Problem requirements – Reproduce nothing beyond the line containing "Employment Agreements & Contracts". From the first line of the data below down to it, copy each line exactly, without the pictures.
[Provided material Boundary: Start]
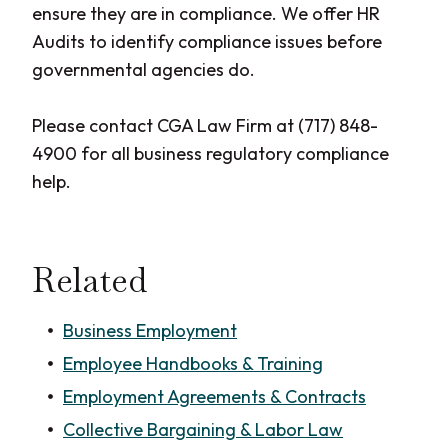
ensure they are in compliance. We offer HR
Audits to identify compliance issues before
governmental agencies do.
Please contact CGA Law Firm at (717) 848-
4900 for all business regulatory compliance
help.
Related
Business Employment
Employee Handbooks & Training
Employment Agreements & Contracts
Collective Bargaining & Labor Law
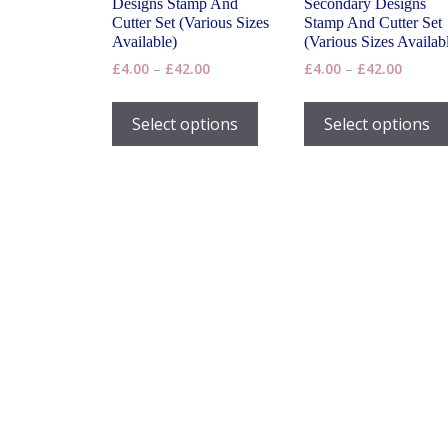
Designs Stamp And
Secondary Designs
Cutter Set (Various Sizes
Stamp And Cutter Set
Available)
(Various Sizes Availab
Price
Price
£
4.00
–
£
42.00
£
4.00
–
£
42.00
range:
range:
This
£4.00
£4.00
product
Select options
Select options
through
throug
has
£42.00
£42.00
multiple
variants.
The
options
may
be
chosen
on
the
product
page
[Provided material Boundary: End]
Output for this exercise –
ensure they are in compliance. We offer HR
Audits to identify compliance issues before
governmental agencies do.
Please contact CGA Law Firm at (717) 848-
4900 for all business regulatory compliance
help.
Related
Business Employment
Employee Handbooks & Training
Employment Agreements & Contracts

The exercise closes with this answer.